[Renaissance in Italy Vol. 3 by John Addington Symonds]@TWC D-Link bookRenaissance in Italy Vol. 3 CHAPTER IV 42/59
The same quality, more tempered, is noticeable in his frescoes of the legend of S.Ephesus at Pisa.[157] Few faces in the paintings of any period are more fascinating than the profiles under steel-blue battle-caps of that godlike pair--the knightly saint and the Archangel Michael--breaking by the irresistible force of their onset and their calm youthful beauty through the mailed ranks of the Sardinian pagans.
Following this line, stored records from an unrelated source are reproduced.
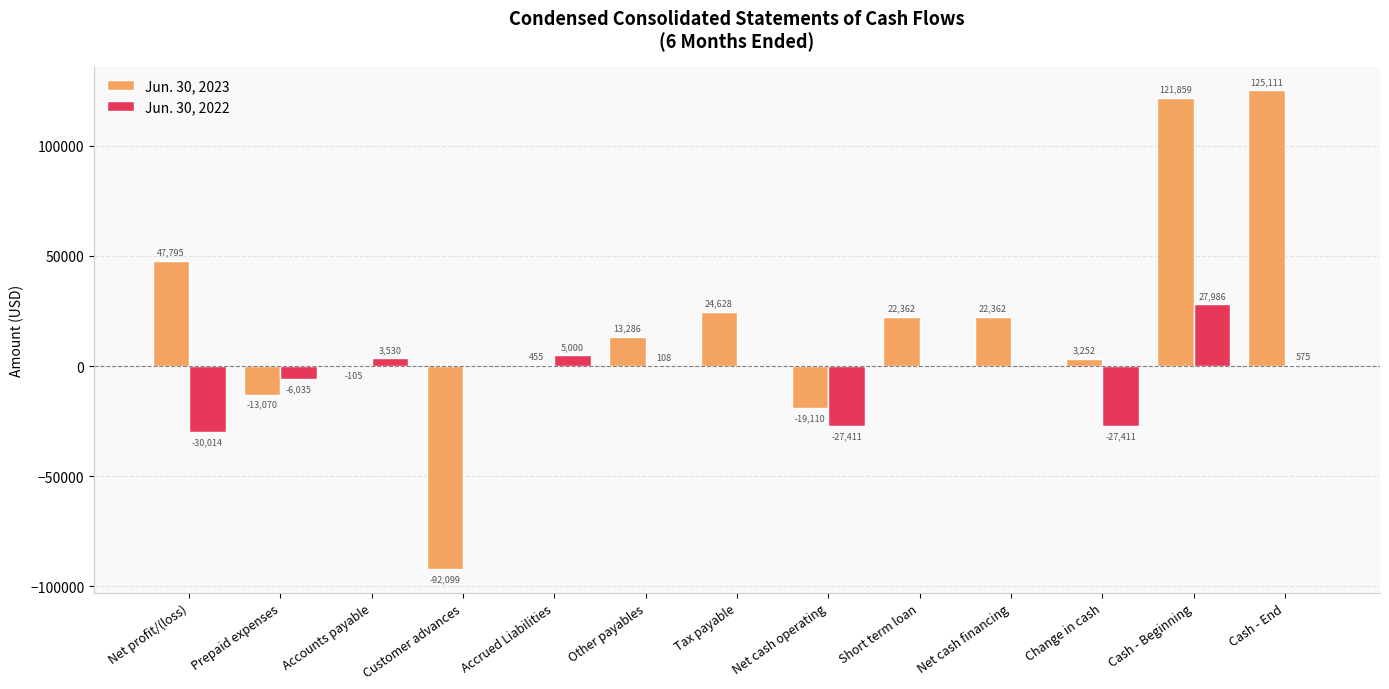

At which label does Jun. 30, 2022 first exceed 0?

Accounts payable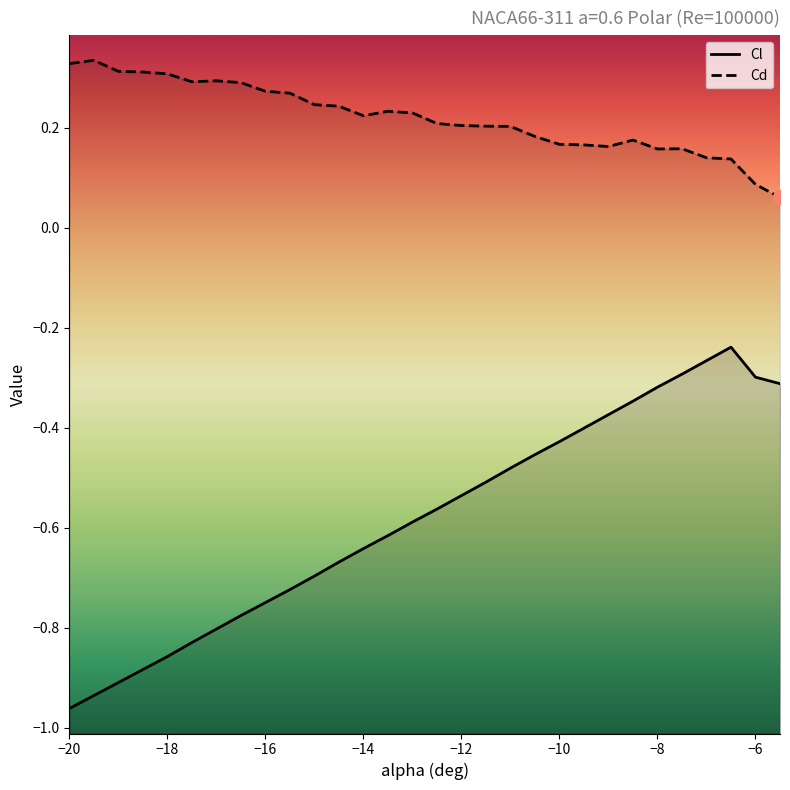

What is the sum of the Cd values at -7.5 and -12.5?

0.4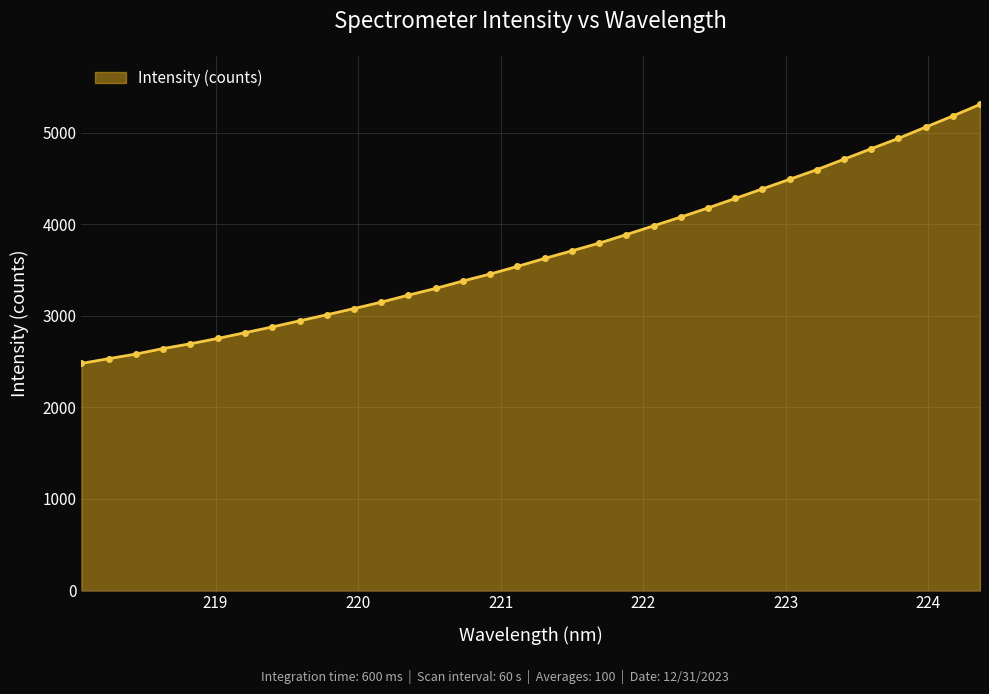

What is the difference between the maximum and minimum values?

2828.2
Spinello was essentially a warlike painter; among the best of his compositions may be named the series of pictures from the history of the Venetian campaign against Frederick Barbarossa.[158] It is a pity that the war of liberation carried on by the Lombard communes with the Empire should have left but little trace on Italian art; and therefore these paintings of Spinello, in addition to their intrinsic merit, have rare historical interest. Delighting in the gleam of armour and the shock of speared warriors, Spinello communicated something of this fiery spirit even to his saints. The monks of Samminiato near Florence employed him in 1388 to paint their newly-finished sacristy with the legend of S.Benedict.In the execution of this task Spinello displayed his usual grandeur and vigour, treating the grey-robed brethren of Monte Cassino like veritable champions of a militant Church.
When he died in 1410, it might have been truly said that the flame of the torch kindled by Giotto was at last extinguished. The student of history cannot but notice with surprise that a city famed like Siena for its vanity, its factious quarrels, and its delicate living, should have produced an almost passionately ardent art of piety.[159] The same reflections are suggested at Perugia, torn by the savage feuds of the Oddi and Baglioni, at warfare with Assisi, reduced to exhaustion by the discords of jealous parties, yet memorable in the history of painting as the head-quarters of the pietistic Umbrian school. The contradiction is, however, in both cases more apparent than real.
The people both of Siena and Perugia were highly impressible and emotional, quick to obey the promptings of their passion, whether it took the form of hatred or of love, of spiritual fervour or of carnal violence.
Yielding at one moment to the preachings of S.Bernardino, at another to the persuasions of Grifonetto degli Baglioni, the Perugians won the character of being fiends or angels according to the temper of their leaders; while Siena might boast with equal right of having given birth to S.Catherine and nurtured Beccadelli.